Sin lets loose the first high-pitched wail that has the fan yelling louder. Looks like they’ve switched things up. They’re now starting with “Exquisitely Broken.” Sin’s voice is so expressive, so connected to the lyrics, and this time so am I. I understand every tortured lyric. It takes me back to when I watched Adam walk out the door with the parting shot, “Forget about me. You’ll be better for it.”
She moves from one side of the stage to the other, losing herself in the music and the crowd. Something keeps catching her eye to the far left. Which in turn catches mine. I dip my head to try to locate who or what has her so enthralled. It’s a hard task with the curtain and the lights.
“Yo, Aiden?” I say into the receiver. “You see anything stage left? Something off. I can’t get a good visual from my perspective.”
“Hold up.” He says.
Sin misses a beat, fixated on someone stage left. I squint, trying follow her line of sight.
“Aiden, I need that intel now,” I demand into the mic, the feeling of uneasiness getting stronger and stronger.
The first song ends, and Sin raises the mic to her lips.
“Good evening, Las Vegas!”
The crowd goes wild, yelling and stomping in response.
“I can’t tell you how happy I am to see every one of you. Being here on this stage is honestly a dream come true. In the words of a much better writer, there is no place like home.” The audience cheers.

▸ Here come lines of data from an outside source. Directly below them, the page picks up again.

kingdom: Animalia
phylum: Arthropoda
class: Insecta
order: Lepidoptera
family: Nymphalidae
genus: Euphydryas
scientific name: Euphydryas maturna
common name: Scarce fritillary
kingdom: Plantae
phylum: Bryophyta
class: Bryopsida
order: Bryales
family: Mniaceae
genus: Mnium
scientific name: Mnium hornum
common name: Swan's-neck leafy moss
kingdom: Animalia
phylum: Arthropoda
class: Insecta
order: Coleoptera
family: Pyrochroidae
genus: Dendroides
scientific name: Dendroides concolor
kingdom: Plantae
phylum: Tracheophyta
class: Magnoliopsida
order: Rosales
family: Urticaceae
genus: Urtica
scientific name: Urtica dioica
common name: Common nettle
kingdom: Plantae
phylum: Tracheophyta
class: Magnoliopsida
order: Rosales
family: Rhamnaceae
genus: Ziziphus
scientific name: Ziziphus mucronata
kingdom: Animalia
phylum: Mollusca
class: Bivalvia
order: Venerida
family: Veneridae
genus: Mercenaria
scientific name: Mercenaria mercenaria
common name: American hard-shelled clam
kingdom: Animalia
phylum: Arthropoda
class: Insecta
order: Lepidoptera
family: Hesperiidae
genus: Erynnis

“We love you, Sin!” someone yells.
“And I love you back. You ready to rock?” she asks the audience. They scream in response and she smiles big and genuine. She’s in her element, but then her eyes drift back across the stage.
“Shit. We have a serious problem, Seth,” Aiden rasps into the
earpiece. “Second row, six seats in from the aisle.” I take a couple of steps back to peer behind the back of the curtain and fuck me sideways. That’s Ian Foster. I’d recognize the weaselly eyes void of emotion, the greasy, dark hair and the too-small, worn Sin City T-shirt anywhere. He’s the motherfucker who sent her a real animal heart and the one that tried to jump over the stanchions at the press release when Sin City first started its residency.
“How in the hell did he get in here?” I demand.
“No idea. But we have to remedy this shit now. I’m calling in the hotel security but stay alert down there. Who knows what this asshole is capable of doing?”
Dan taps out a fast tempo on the high hat and moves rapidly around the drum kit. Adam follows his lead to signal the start of the next song and comes in shredding the guitar, completely lost in the music. He leans against Sin, fingers working over the strings, face twisted in pleasure. Totally unaware of the threat in the audience.
Sin is trying to lose herself in the music and meet Adam in that place the two of them occupy but she can’t. I see the struggle. Her eyes keep going back to Foster and she freezes. Stumbling over lyrics, tripping over her own steps. She sashays around Adam to the other end of the stage.
“Fuck. He’s got a fucking rifle,” Aiden yells in my comms. Fuck staying out of eyesight. I push past the curtain in time to watch Foster push the woman next to him down to the ground as he tries to follow Sin’s movement and then swing on another person standing between him and the stage. Hotel security finally fight through the stampede of bodies trying to get far away from the gun shots, but it’s too late. He takes aim, the gun pointed straight at Sin. A barrage of bullets hits the stage. The wood cracks and splinters, fragments flying. In the chaos I see Sin go down. And I don’t think, I react. I throw myself off the stage at the same time he pulls the trigger.
Bullets whiz close to my face as my body collides with the shooter, knocking us both to the ground. We get tangled in the folding chairs and wrestle for the gun. He smashes my face into the ground, still trying to crawl over me to get to Sin. I yank him back by the scruff of his neck, reversing our positions. It takes everything in me to muscle him down and duck the wild punches he’s throwing. I get a hand around the barrel and yank hard, but he doesn’t let go. He comes forward with the weapon, his body collapsing on mine.